As Carrie says, this would be a great candidate for a One Place Study, or something similar.
The new study would not fall within the scope of the New Netherland Settlers project, although some of the people who went to Kentucky might also be categorized as New Netherland Descendants, and this is definitely a related topic to NNS.
From sources like http://freepages.genealogy.rootsweb.ancestry.com/~lowdutch/Kentucky/firstldsettlersky.html and http://www.jstor.org/stable/pdf/23369502.pdf I get the impression that descendants of New Netherland settlers migrated to Kentucky as a group (or in multiple groups) around 1780. (That's outside both the time frame and geographic scope of NNS.)

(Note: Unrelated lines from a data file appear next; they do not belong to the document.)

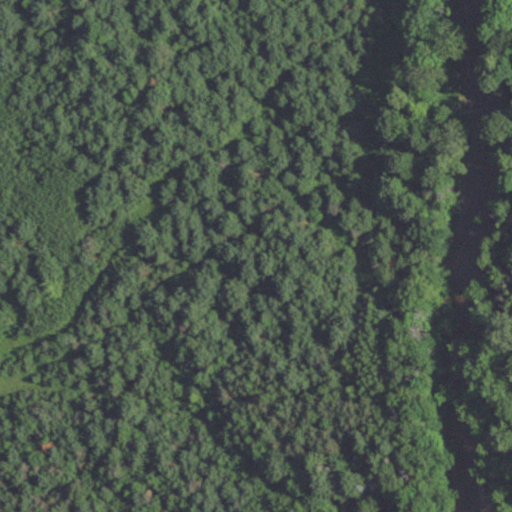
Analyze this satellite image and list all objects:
river: (474, 257)
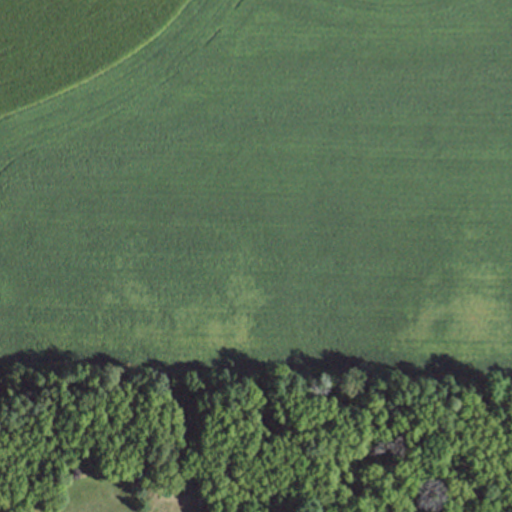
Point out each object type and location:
crop: (257, 195)
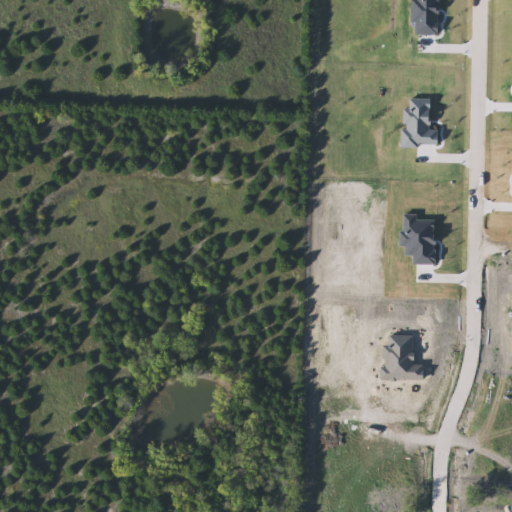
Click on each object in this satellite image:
road: (470, 258)
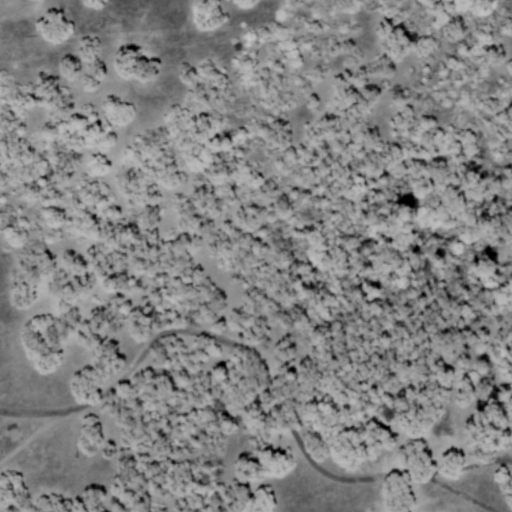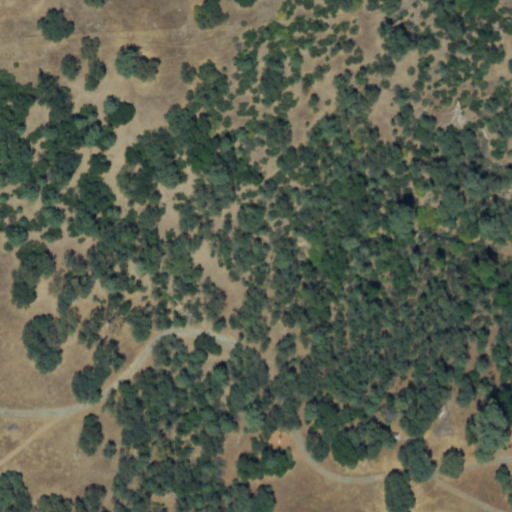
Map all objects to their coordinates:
road: (291, 424)
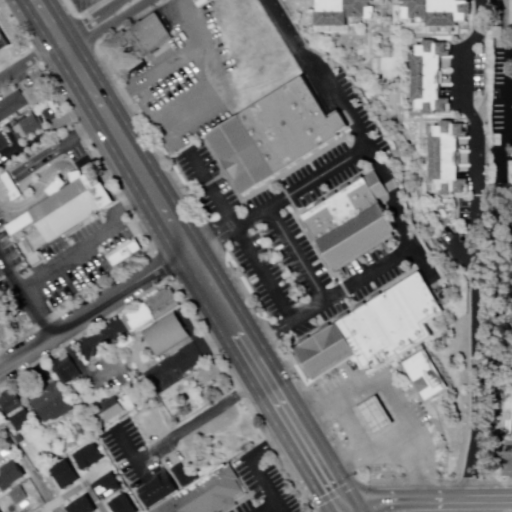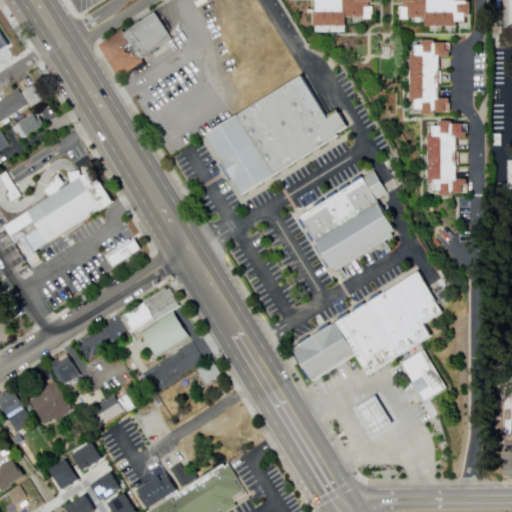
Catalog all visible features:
road: (117, 8)
building: (337, 11)
building: (432, 11)
building: (445, 11)
road: (132, 12)
building: (347, 12)
building: (509, 14)
road: (87, 34)
building: (133, 43)
building: (136, 47)
road: (32, 66)
road: (177, 66)
building: (425, 77)
building: (435, 78)
parking lot: (505, 102)
building: (13, 107)
building: (14, 107)
building: (25, 127)
building: (33, 127)
building: (270, 134)
building: (280, 136)
building: (2, 144)
building: (4, 144)
road: (87, 155)
building: (443, 158)
building: (452, 160)
building: (509, 176)
building: (10, 187)
road: (307, 188)
building: (63, 208)
building: (67, 211)
building: (344, 221)
building: (357, 224)
parking lot: (300, 229)
road: (180, 237)
road: (215, 243)
road: (481, 245)
building: (125, 253)
road: (302, 257)
road: (396, 261)
building: (156, 311)
road: (94, 312)
building: (155, 324)
building: (368, 330)
building: (385, 331)
building: (170, 336)
road: (280, 349)
road: (201, 353)
building: (64, 370)
building: (70, 372)
road: (86, 372)
building: (206, 373)
building: (430, 375)
building: (214, 376)
building: (137, 395)
building: (49, 405)
building: (56, 405)
building: (131, 405)
building: (16, 407)
building: (113, 408)
building: (117, 408)
building: (382, 417)
building: (371, 418)
road: (201, 420)
road: (295, 420)
parking lot: (380, 420)
building: (508, 427)
building: (181, 430)
building: (1, 440)
road: (368, 446)
parking lot: (131, 451)
building: (83, 453)
road: (130, 453)
road: (349, 464)
road: (1, 465)
building: (61, 471)
building: (8, 474)
building: (189, 474)
building: (14, 477)
road: (260, 477)
road: (424, 477)
parking lot: (270, 482)
road: (426, 482)
building: (103, 483)
road: (68, 487)
building: (159, 488)
building: (207, 492)
road: (334, 492)
road: (335, 493)
building: (203, 495)
road: (369, 495)
building: (17, 496)
building: (22, 497)
road: (434, 497)
building: (117, 503)
building: (78, 504)
road: (271, 508)
road: (310, 509)
building: (0, 510)
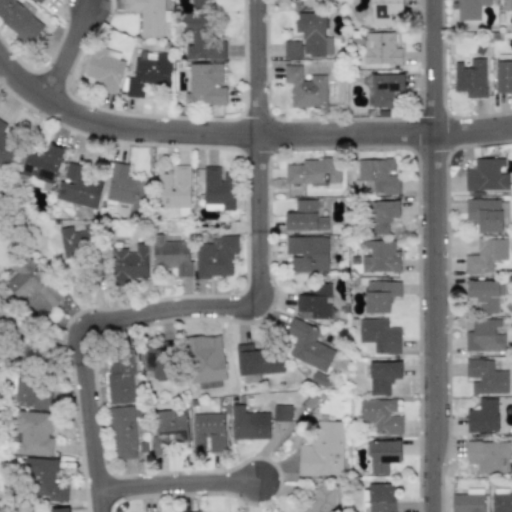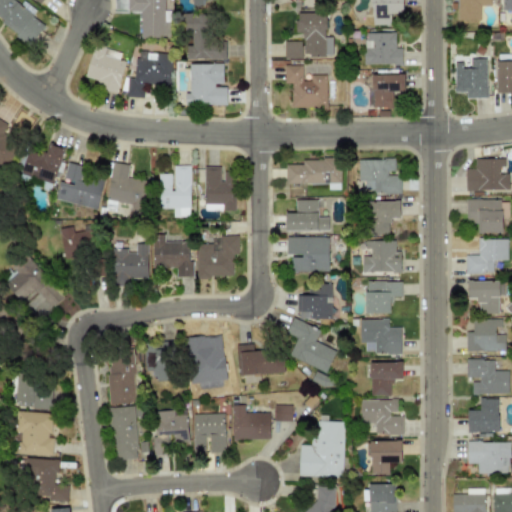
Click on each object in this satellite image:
building: (38, 1)
building: (38, 1)
building: (196, 2)
building: (197, 2)
building: (506, 4)
building: (506, 5)
building: (469, 9)
building: (469, 9)
building: (384, 11)
building: (384, 11)
building: (148, 16)
building: (149, 17)
building: (19, 19)
building: (19, 20)
building: (313, 34)
building: (314, 34)
building: (202, 39)
building: (203, 39)
building: (292, 49)
building: (380, 49)
building: (381, 49)
building: (293, 50)
road: (66, 53)
building: (104, 71)
building: (104, 71)
building: (148, 73)
building: (149, 74)
building: (503, 77)
building: (503, 77)
building: (470, 78)
building: (471, 78)
building: (205, 85)
building: (205, 85)
building: (305, 88)
building: (305, 88)
building: (383, 90)
building: (384, 90)
road: (243, 133)
building: (5, 146)
building: (5, 146)
building: (42, 164)
building: (42, 164)
building: (312, 171)
building: (313, 172)
building: (377, 175)
building: (486, 175)
building: (378, 176)
building: (486, 176)
building: (218, 186)
building: (77, 187)
building: (124, 187)
building: (124, 187)
building: (174, 187)
building: (78, 188)
building: (217, 190)
building: (174, 191)
building: (484, 214)
building: (484, 214)
building: (381, 216)
building: (381, 216)
building: (304, 217)
building: (305, 217)
building: (73, 240)
building: (74, 240)
building: (307, 253)
building: (307, 253)
building: (171, 255)
building: (171, 255)
building: (485, 255)
road: (433, 256)
building: (486, 256)
building: (215, 257)
building: (215, 257)
building: (380, 257)
building: (381, 257)
building: (128, 264)
building: (129, 264)
building: (31, 282)
building: (31, 282)
building: (380, 295)
building: (483, 295)
building: (484, 295)
building: (380, 296)
building: (315, 302)
building: (316, 302)
road: (230, 309)
building: (484, 335)
building: (378, 336)
building: (379, 336)
building: (485, 336)
building: (308, 346)
building: (308, 346)
building: (256, 361)
building: (257, 361)
building: (382, 377)
building: (383, 377)
building: (485, 377)
building: (119, 378)
building: (120, 378)
building: (485, 378)
building: (24, 389)
building: (24, 389)
building: (281, 413)
building: (282, 413)
building: (380, 415)
building: (381, 416)
building: (482, 416)
building: (483, 417)
building: (248, 424)
building: (249, 425)
building: (167, 429)
building: (168, 430)
building: (122, 432)
building: (207, 432)
building: (208, 432)
building: (33, 433)
building: (33, 433)
building: (123, 433)
building: (322, 451)
building: (323, 452)
building: (383, 455)
building: (383, 456)
building: (488, 456)
building: (488, 456)
building: (44, 479)
building: (44, 479)
road: (178, 485)
building: (379, 497)
building: (379, 497)
building: (320, 499)
building: (321, 499)
building: (501, 500)
building: (501, 500)
building: (467, 501)
building: (468, 501)
building: (59, 509)
building: (58, 510)
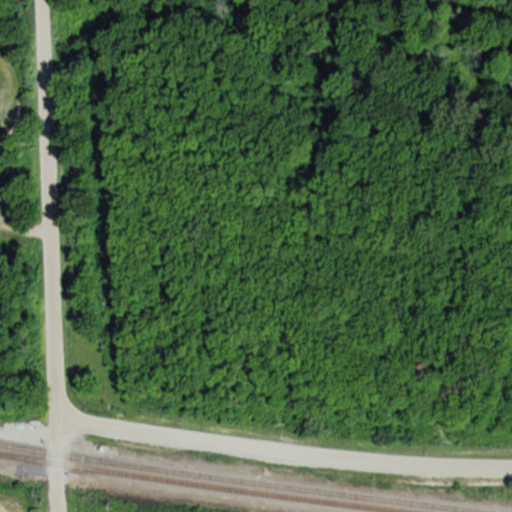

To cover this topic in WikiTree, you'll want to have at least one category and at least one Free-space page. Before you create these, do you have a good name for this community and topic? I searched on "Low Dutch Colony of Kentucky" because that's a term I saw while skimming the Brouwer-Brewer_Family_Mysteries page, but you may know of a better term. Once you've chosen a name for the category, add that category to a profile for one of the people involved in the Kentucky settlement by entering a category name like [[Category: Low Dutch Colony]] at the top of the profile. That will generate a red link to an edit page where you can create the category. Do that by adding at least one appropriate parent category (maybe [[Category: Kentucky]] for starters?) at the top of the page and adding some text to tell about the settlement and tell what the category is for. For now, I suggest that you link to the New Netherland Settlers categories by including text like See also [[:Category: New Netherland Settlers]] (the colon makes a category name work like a link), but I don't believe that there is an NNS-related category (at least not yet) that's suitable for becoming a parent to this new category.